> [WHAT IS REQUIRED]
Transcribe the following rows without change, beginning at the line that contains "county / district: Marin" and stopping after the line that contains "genus: Psychotria".

'''

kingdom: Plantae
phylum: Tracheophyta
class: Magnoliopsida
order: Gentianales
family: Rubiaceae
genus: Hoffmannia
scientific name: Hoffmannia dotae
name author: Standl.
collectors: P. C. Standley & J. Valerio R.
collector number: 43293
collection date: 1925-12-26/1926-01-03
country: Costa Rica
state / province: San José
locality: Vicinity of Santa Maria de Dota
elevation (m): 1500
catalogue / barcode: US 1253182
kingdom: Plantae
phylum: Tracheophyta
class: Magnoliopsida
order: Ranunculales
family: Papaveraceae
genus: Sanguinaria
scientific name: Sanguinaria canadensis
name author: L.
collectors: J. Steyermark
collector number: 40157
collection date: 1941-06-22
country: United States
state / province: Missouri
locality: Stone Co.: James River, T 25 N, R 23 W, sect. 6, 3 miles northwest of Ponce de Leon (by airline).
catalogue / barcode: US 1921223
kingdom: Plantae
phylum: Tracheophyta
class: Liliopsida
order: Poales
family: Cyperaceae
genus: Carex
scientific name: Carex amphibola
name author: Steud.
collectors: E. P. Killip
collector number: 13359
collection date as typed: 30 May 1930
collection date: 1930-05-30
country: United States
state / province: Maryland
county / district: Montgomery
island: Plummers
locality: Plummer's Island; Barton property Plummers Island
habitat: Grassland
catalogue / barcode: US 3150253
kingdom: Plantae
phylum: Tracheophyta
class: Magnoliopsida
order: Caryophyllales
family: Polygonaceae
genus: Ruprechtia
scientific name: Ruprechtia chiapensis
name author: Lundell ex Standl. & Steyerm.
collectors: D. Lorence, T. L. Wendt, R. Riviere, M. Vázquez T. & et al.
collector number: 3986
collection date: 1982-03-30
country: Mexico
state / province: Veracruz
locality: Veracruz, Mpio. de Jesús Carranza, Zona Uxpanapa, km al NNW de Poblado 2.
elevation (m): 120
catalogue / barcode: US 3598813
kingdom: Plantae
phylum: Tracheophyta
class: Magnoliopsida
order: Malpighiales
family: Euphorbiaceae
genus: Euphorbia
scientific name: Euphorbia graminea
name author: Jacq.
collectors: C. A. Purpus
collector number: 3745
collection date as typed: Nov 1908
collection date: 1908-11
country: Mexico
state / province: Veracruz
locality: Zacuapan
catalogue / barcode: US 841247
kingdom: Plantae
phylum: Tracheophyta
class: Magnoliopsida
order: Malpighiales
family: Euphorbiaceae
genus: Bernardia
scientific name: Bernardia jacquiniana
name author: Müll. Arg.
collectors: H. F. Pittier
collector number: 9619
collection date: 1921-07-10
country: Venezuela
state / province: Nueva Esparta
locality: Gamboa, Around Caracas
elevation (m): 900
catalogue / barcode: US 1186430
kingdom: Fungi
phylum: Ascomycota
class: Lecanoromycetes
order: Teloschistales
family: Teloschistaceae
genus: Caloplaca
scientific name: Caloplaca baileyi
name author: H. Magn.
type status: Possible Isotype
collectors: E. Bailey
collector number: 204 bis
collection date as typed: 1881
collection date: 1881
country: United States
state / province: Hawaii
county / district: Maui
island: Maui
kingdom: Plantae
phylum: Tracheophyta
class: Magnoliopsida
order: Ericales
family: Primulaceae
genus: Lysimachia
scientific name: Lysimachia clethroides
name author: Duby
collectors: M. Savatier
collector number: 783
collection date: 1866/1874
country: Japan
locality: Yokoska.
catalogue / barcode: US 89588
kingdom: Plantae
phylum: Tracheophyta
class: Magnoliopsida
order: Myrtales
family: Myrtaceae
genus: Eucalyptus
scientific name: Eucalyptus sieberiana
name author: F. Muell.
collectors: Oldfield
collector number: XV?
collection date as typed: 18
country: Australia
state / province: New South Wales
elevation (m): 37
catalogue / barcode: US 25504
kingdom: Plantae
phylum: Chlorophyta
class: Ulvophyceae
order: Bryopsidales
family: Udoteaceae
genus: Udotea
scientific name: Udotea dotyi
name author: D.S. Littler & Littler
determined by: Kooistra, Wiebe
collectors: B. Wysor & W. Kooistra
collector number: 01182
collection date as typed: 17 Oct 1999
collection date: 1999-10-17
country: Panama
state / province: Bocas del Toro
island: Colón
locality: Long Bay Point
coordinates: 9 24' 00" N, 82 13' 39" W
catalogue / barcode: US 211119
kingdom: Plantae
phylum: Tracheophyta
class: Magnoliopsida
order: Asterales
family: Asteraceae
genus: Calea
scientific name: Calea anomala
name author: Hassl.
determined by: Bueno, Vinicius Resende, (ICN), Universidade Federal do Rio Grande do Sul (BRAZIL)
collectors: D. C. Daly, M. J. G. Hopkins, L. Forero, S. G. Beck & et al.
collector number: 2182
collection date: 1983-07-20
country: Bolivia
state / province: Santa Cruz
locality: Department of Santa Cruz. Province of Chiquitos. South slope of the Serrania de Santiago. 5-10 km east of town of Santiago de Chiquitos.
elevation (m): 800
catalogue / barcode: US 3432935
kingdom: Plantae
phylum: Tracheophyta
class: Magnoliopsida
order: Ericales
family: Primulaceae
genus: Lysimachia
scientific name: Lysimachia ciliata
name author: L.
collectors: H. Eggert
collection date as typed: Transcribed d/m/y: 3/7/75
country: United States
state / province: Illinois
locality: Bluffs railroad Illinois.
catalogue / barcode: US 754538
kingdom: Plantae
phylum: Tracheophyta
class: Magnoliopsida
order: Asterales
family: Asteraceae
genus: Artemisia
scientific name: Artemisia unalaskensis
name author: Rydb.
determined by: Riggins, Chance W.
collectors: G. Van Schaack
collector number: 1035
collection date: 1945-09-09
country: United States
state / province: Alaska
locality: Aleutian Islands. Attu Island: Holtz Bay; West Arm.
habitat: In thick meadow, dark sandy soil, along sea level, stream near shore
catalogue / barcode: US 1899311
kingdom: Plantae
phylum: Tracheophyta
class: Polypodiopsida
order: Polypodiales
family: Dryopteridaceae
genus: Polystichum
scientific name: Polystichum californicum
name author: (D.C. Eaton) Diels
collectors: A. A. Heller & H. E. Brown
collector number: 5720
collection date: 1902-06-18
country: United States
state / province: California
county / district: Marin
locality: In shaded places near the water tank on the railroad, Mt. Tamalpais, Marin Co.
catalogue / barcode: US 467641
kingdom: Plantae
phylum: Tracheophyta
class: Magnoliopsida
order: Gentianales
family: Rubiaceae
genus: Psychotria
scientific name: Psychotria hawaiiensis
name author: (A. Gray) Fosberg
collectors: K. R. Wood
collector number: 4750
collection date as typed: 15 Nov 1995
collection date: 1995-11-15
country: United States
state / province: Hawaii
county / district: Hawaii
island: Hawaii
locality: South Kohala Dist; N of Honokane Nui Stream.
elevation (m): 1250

'''

> [RIGHT ANSWER]
county / district: Marin
locality: In shaded places near the water tank on the railroad, Mt. Tamalpais, Marin Co.
catalogue / barcode: US 467641
kingdom: Plantae
phylum: Tracheophyta
class: Magnoliopsida
order: Gentianales
family: Rubiaceae
genus: Psychotria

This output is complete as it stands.